Selasa, 24 April 2012

siapa aku ?


SIAPA AKU ???

            Sebuah kalimat sederhana yang begitu dalam maknanya, SIAPA AKU? Pertanyaan semacam itu menurut saya selalu menjadi pertanyaan kepada setiap pribadi masing-masing individu. Pada dasarnya setiap individu mempunyai konsep diri yang berbeda-beda, mulai dari individu terbuka maupun individu tertutup. Konsep diri tersebut menuntun mereka menjadi sosok yang berbeda satu sama lain. Akan tetapi, terkadang banyak individu yang yang tidak mengerti tentang konsep diri mereka atau bisa dibilang siapa diri mereka sebenarnya? Pertanyaan yang muncul tersebut dalam diri kita merupakan salah satu contoh bentuk komunikasi intrapersonal/intra pribadi yaitu komunikasi yang terjadi dalam diri sendiri maka tindak balas yang dilakukan ialah dalam internal diri sendiri.
            Pertanyaan terhadap diri sendiri tersebut menjadi pertanyaan mendasar dalam diri saya. Siapa aku menjadi sebuah renungan dan pertanyaan kepada hati kecil yang terkadang seolah-olah menjadi perang batin antara pikiran dan hati bahkan terkadang hanya menjadi sebuah pertanyaan tanpa jawaban.

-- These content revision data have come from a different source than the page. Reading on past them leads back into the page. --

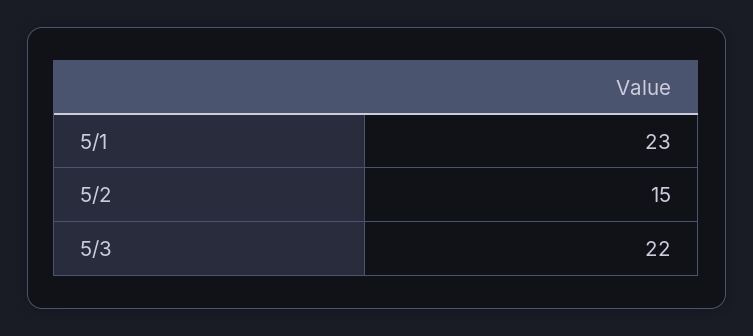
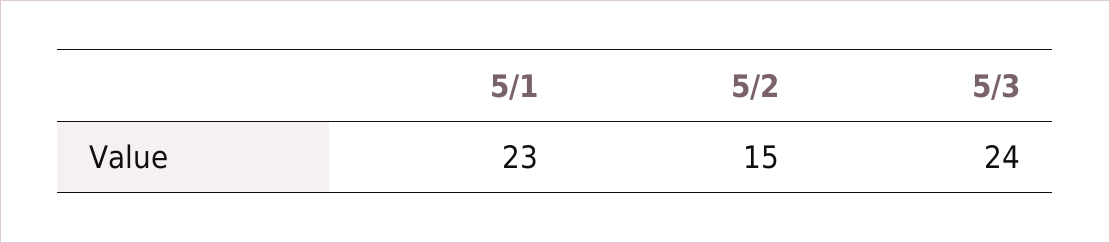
  {
    "5/1": 23,
    "5/2": 15,
-   "5/3": 22
+   "5/3": 24
  }

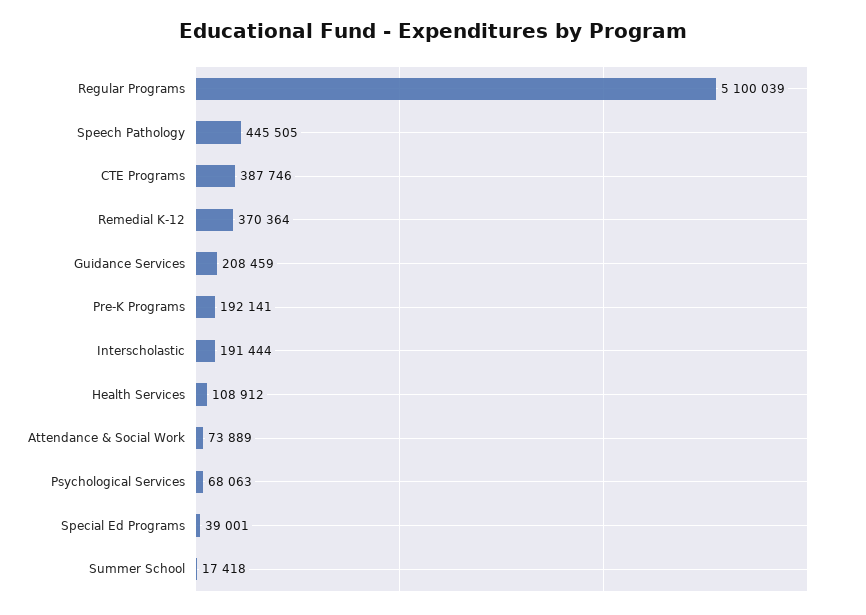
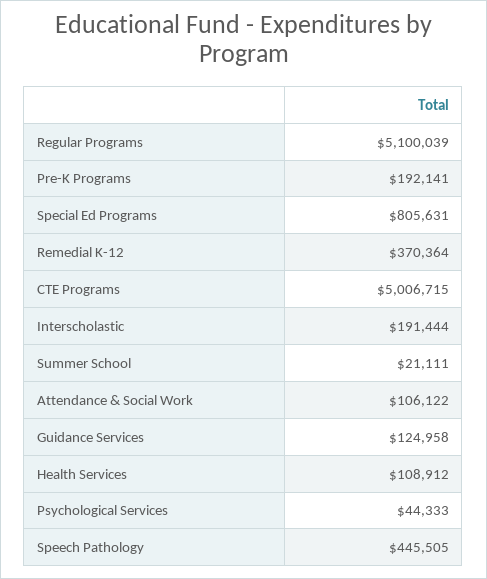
  {
    "Regular Programs": 5100039,
    "Speech Pathology": 445505,
-   "CTE Programs": 387746,
+   "CTE Programs": 5006715,
    "Remedial K-12": 370364,
-   "Guidance Services": 208459,
+   "Guidance Services": 124958,
    "Pre-K Programs": 192141,
    "Interscholastic": 191444,
    "Health Services": 108912,
-   "Attendance & Social Work": 73889,
+   "Attendance & Social Work": 106122,
-   "Psychological Services": 68063,
+   "Psychological Services": 44333,
-   "Special Ed Programs": 39001,
+   "Special Ed Programs": 805631,
-   "Summer School": 17418
+   "Summer School": 21111
  }

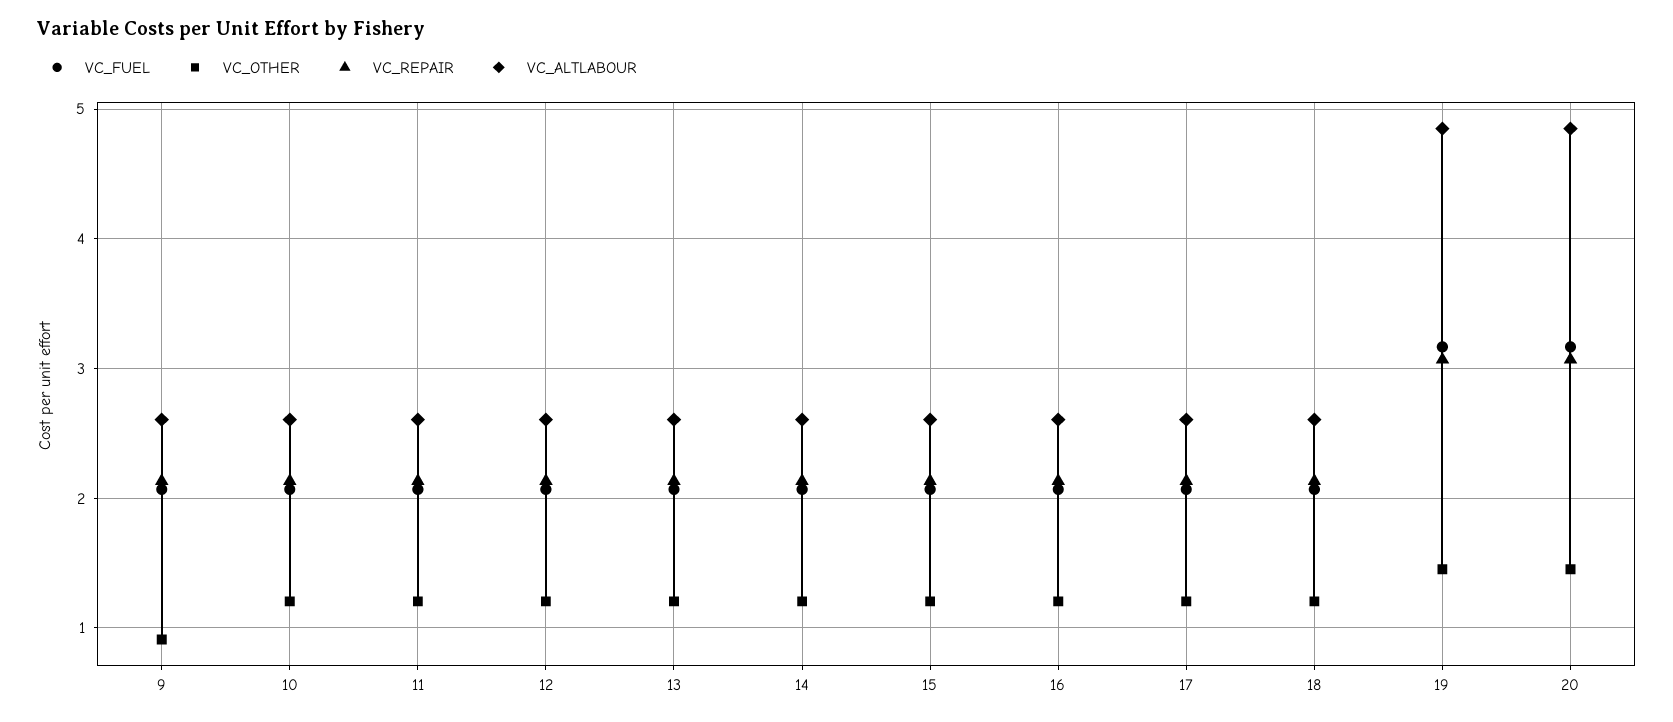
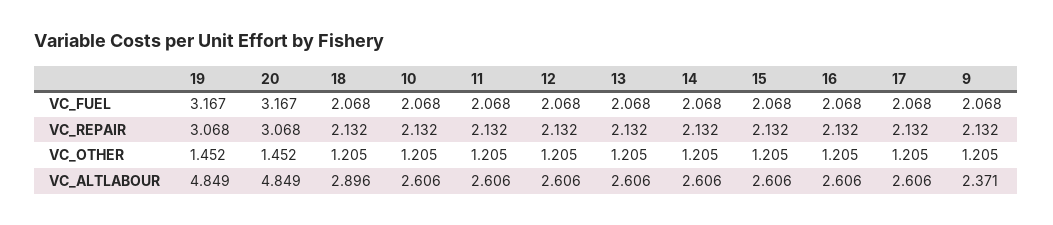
  {
    "VC_FUEL": {
      "9": 2.068,
      "10": 2.068,
      "11": 2.068,
      "12": 2.068,
      "13": 2.068,
      "14": 2.068,
      "15": 2.068,
      "16": 2.068,
      "17": 2.068,
      "18": 2.068,
      "19": 3.167,
      "20": 3.167
    },
    "VC_OTHER": {
-     "9": 0.9,
+     "9": 1.205,
      "10": 1.205,
      "11": 1.205,
      "12": 1.205,
      "13": 1.205,
      "14": 1.205,
      "15": 1.205,
      "16": 1.205,
      "17": 1.205,
      "18": 1.205,
      "19": 1.452,
      "20": 1.452
    },
    "VC_REPAIR": {
      "9": 2.132,
      "10": 2.132,
      "11": 2.132,
      "12": 2.132,
      "13": 2.132,
      "14": 2.132,
      "15": 2.132,
      "16": 2.132,
      "17": 2.132,
      "18": 2.132,
      "19": 3.068,
      "20": 3.068
    },
    "VC_ALTLABOUR": {
-     "9": 2.6,
+     "9": 2.371,
      "10": 2.606,
      "11": 2.606,
      "12": 2.606,
      "13": 2.606,
      "14": 2.606,
      "15": 2.606,
      "16": 2.606,
      "17": 2.606,
-     "18": 2.6,
+     "18": 2.896,
      "19": 4.849,
      "20": 4.849
    }
  }

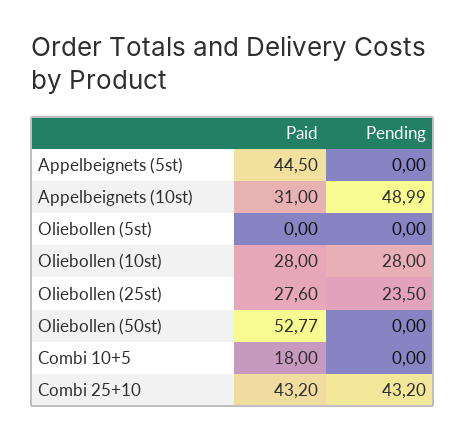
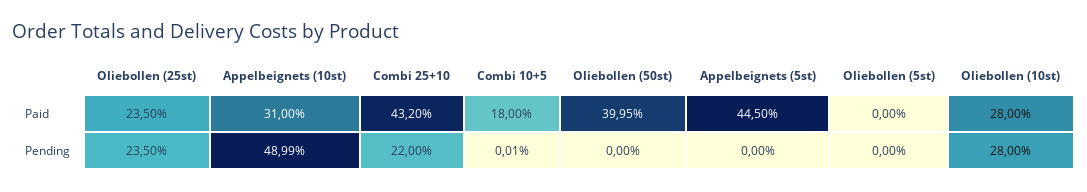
  {
    "Paid": {
      "Appelbeignets (5st)": 44.5,
      "Appelbeignets (10st)": 31,
      "Oliebollen (5st)": 0,
      "Oliebollen (10st)": 28,
-     "Oliebollen (25st)": 27.6,
+     "Oliebollen (25st)": 23.5,
-     "Oliebollen (50st)": 52.77,
+     "Oliebollen (50st)": 39.95,
      "Combi 10+5": 18,
      "Combi 25+10": 43.2
    },
    "Pending": {
      "Appelbeignets (5st)": 0,
      "Appelbeignets (10st)": 48.99,
      "Oliebollen (5st)": 0,
      "Oliebollen (10st)": 28,
      "Oliebollen (25st)": 23.5,
      "Oliebollen (50st)": 0,
-     "Combi 10+5": 0,
+     "Combi 10+5": 0.01,
-     "Combi 25+10": 43.2
+     "Combi 25+10": 22
    }
  }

Di dalam komunikasi intrapersonal ini seorang individu menjadi pengirim sekaligus penerima pesan, memberikan umpan balik bagi dirinya sendiri dalam proses internal yang berkelanjutan. Komunikasi intrapersonal dapat menjadi pemicu bentuk komunikasi yang lainnya. Pengetahuan mengenai diri pribadi melalui proses-proses psikologis seperti persepsi dan kesadaran (awareness) terjadi saat berlangsungnya komunikasi intrapribadi oleh komunikator. Untuk memahami apa yang terjadi ketika orang saling berkomunikasi, maka seseorang perlu untuk mengenal diri mereka sendiri dan orang lain.
            Proses komunikasi tersebut terkadang membuat kita menjadi bingung terhadap diri kita sendiri apalagi ketika ada seseorang yang memberikan pendapat mengenai kita, pendapat tersebut dapat menjadi sebuah noise yang membuat kita bingung tentang bagaimana kita mencari jawaban dan mengetahui tentang diri kita sendiri yang sebenarnya. Akan tetapi, noise seperti itu juga dapat membantu kita untuk mengenal diri kita dari sudut pandang orang lain.
            Pemahaman diri pribadi yang biasa saya lakukan ini bukan hanya menjadi sebuah introspeksi akan diri saya dan lebih mengenal pribadi sendiri. Banyaknya masukan-masukan pendapat dari setiap orang membuat saya ingin mengetahui jati diri saya yang sebenarnya. Aktivitas ini tidak lain adalah bagian dari komunikasi seperti renungan, berdo’a, bersyukur, instrospeksi diri dengan meninjau perbuatan kita dan reaksi hati nurani kita, dan berimajinasi secara kreatif.
            Dari komunikasi inrapersonal ini dapat digambarkan dalam skema sebagai berikut:


 


Noise (pendapat orang lain)

Dalam komunikasi tersebut media yang menjadi komunikasi intrapersonel adalah renungan, dari renungan seseorang mendapat sebuah topik yang menjadi bahan pembicaraan dalam diri mereka. Seseorang mengirimkan pesan atau masalah terhadap dirinya sendiri kemudian dikembalikan ke diri mereka sendiri jadi, komunikasi tersebut dilakukan oleh pribadi seseorang dari, oleh, dan untuk diri sendiri.